Jakarta, CNBC Indonesia – Banyak orang mencari keberuntungan berbisnis di Indonesia. Salah satunya adalah seorang warga China bernama Kwik Djoen Eng. Di Indonesia (dulu Hindia Belanda), selama 40 tahun Kwik berhasil membangun kerajaan bisnis dari perdagangan gula. Kerajaan bisnis itu beroperasi di Indonesia dan perlahan melebarkan sayap ke kawasan Asia. Bahkan, pernah masuk dalam 5 perusahaan terbesar dunia.
Julukan ‘Raja Gula’ pun disematkan kepadanya karena berhasil menjadi salah satu pengusaha terkaya di Tanah Air dan dunia. Namun, imperium bisnisnya itu terpaksa berakhir tragis dan bangkrut dalam sekejap akibat terjebak utang.
Bagaimana kisahnya?
Bangun Kerajaan Bisnis
Sebagai informasi, Kwik Djoen Eng adalah seorang pria kelahiran tahun 1860 yang berasal dari Fujian, China. Sejak kecil, Kwik sudah akrab dengan dunia bisnis karena keluarganya hidup dalam kemiskinan. Bagi Kwik, pasar adalah tempat kedua setelah rumahnya sendiri.
Profesi sebagai pedagang akhirnya membawa Kwik ke wilayah baru di selatan China, yaitu Pulau Jawa. Pada tahun 1877, saat berusia 17 tahun, dia tiba di Jawa dan langsung bekerja bersama pamannya, Kwik Hoo Tong. Bersama pamannya, dia berkeliling Jawa Tengah dan mempelajari karakteristik orang Belanda dan pribumi saat berdagang.
Perjalanan tersebut mendorong Kwik untuk memulai usaha sendiri. Awalnya, bisnisnya hanya berdagang produk hasil bumi, namun perlahan berkembang hingga mulai mengimpor teh ke Taiwan. Alexander Claver dalam Dutch Commerce and Chinese Merchants in Java (2014) menyebut bahwa bisnis pertama Kwik sukses membuatnya memiliki tabungan yang cukup besar dalam kurun waktu kurang dari 10 tahun.
Modal tabungan tersebut membuatnya menjadi salah satu pendiri perusahaan Kwik Hoo Tong Handelmaatschappij (KHT) pada tanggal 17 Juli 1894. Perusahaan tersebut didirikan bersama 4 saudara Kwik sendiri.
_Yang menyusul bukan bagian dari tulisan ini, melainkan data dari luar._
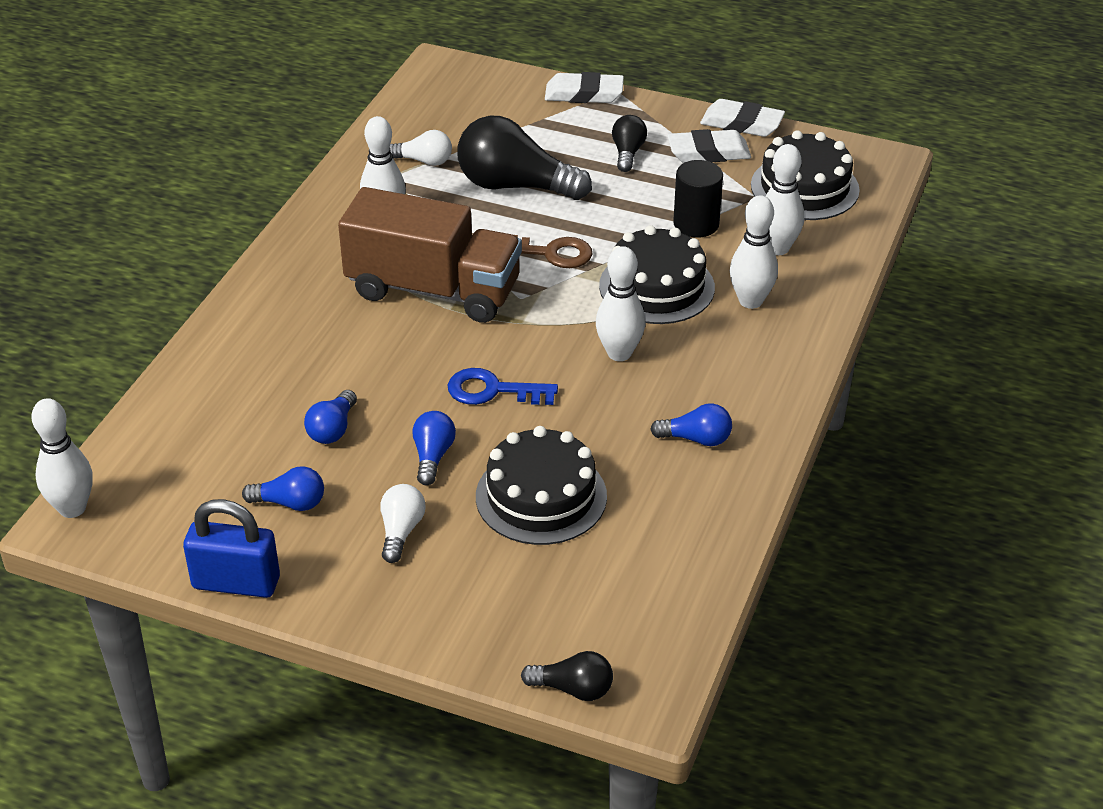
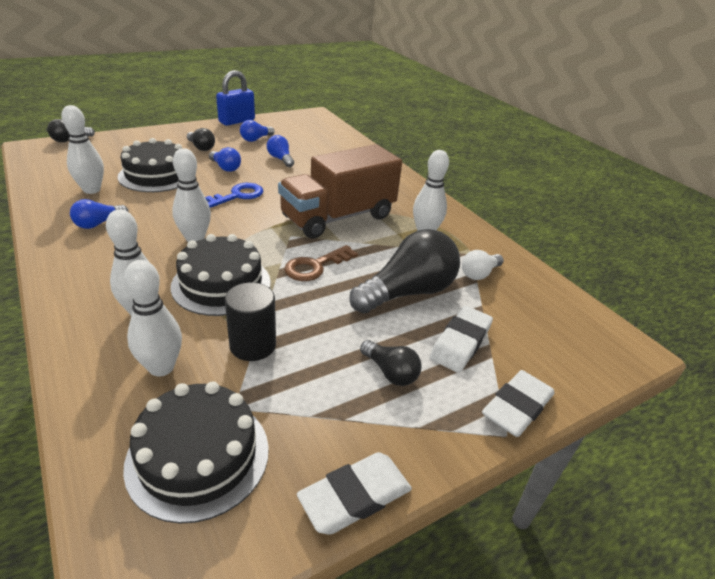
camera: 125 degrees right, 5 degrees down
(72, 508) = (320, 116): white bowling pin -> white bowling pin (92, 190)
(401, 531) = (201, 147): white light bulb -> black light bulb
(708, 152) = (334, 427): white eraser -> white eraser (460, 343)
Selama berbisnis, Kwik pandai melobi banyak pemodal dan berhasil mendapatkan pinjaman dari Bank Sentral Hindia Belanda, de Javasche Bank (DJB), serta bank-bank lainnya.
Selama berbisnis, KHT fokus pada perdagangan gula dan beras, dengan memiliki banyak pabrik gula di Jawa Tengah dan mengendalikan supply chain beras di Jawa. Kesuksesan KHT membuat perusahaan ini masuk dalam 5 perusahaan terbesar di dunia pada tahun 1920.
Pada titik ini, Kwik juga sukses membangun kerajaan bisnis di berbagai kota di Indonesia, China, hingga Jepang. Dia juga aktif berinvestasi di berbagai perusahaan dan bank, menjadikannya sebagai investor terkemuka pada masanya. Namun, kesuksesannya terhenti tragis ketika perang dunia membuat ekspor gula merosot dan KHT terlilit utang.
Bangkrut Terlilit Utang
Pergerakan bisnis KHT di tangan Kwik berbasis kredit dari bank, dengan utang mencapai jutaan gulden. Namun, pada tahun 1925, terjadi penurunan tajam harga gula dunia yang mengakibatkan kerugian bagi KHT dan menumpuknya utang yang tidak bisa dibayar. Ancaman bangkrut semakin nyata saat pada tahun 1934-1935, seluruh bank menuntut pembayaran utang yang tak terbayar dan mulai melucuti aset KHT.
Pada akhirnya, setelah 40 tahun membangun kerajaan bisnis, Kwik menyerah. KHT dinyatakan bangkrut dan asetnya diambil alih oleh DJB, namun tidak cukup untuk melunasi utangnya.
Demikianlah kisah tragis Kwik Djoen Eng, ‘Raja Gula’ yang membangun dan menjatuhkan kerajaan bisnisnya di Indonesia.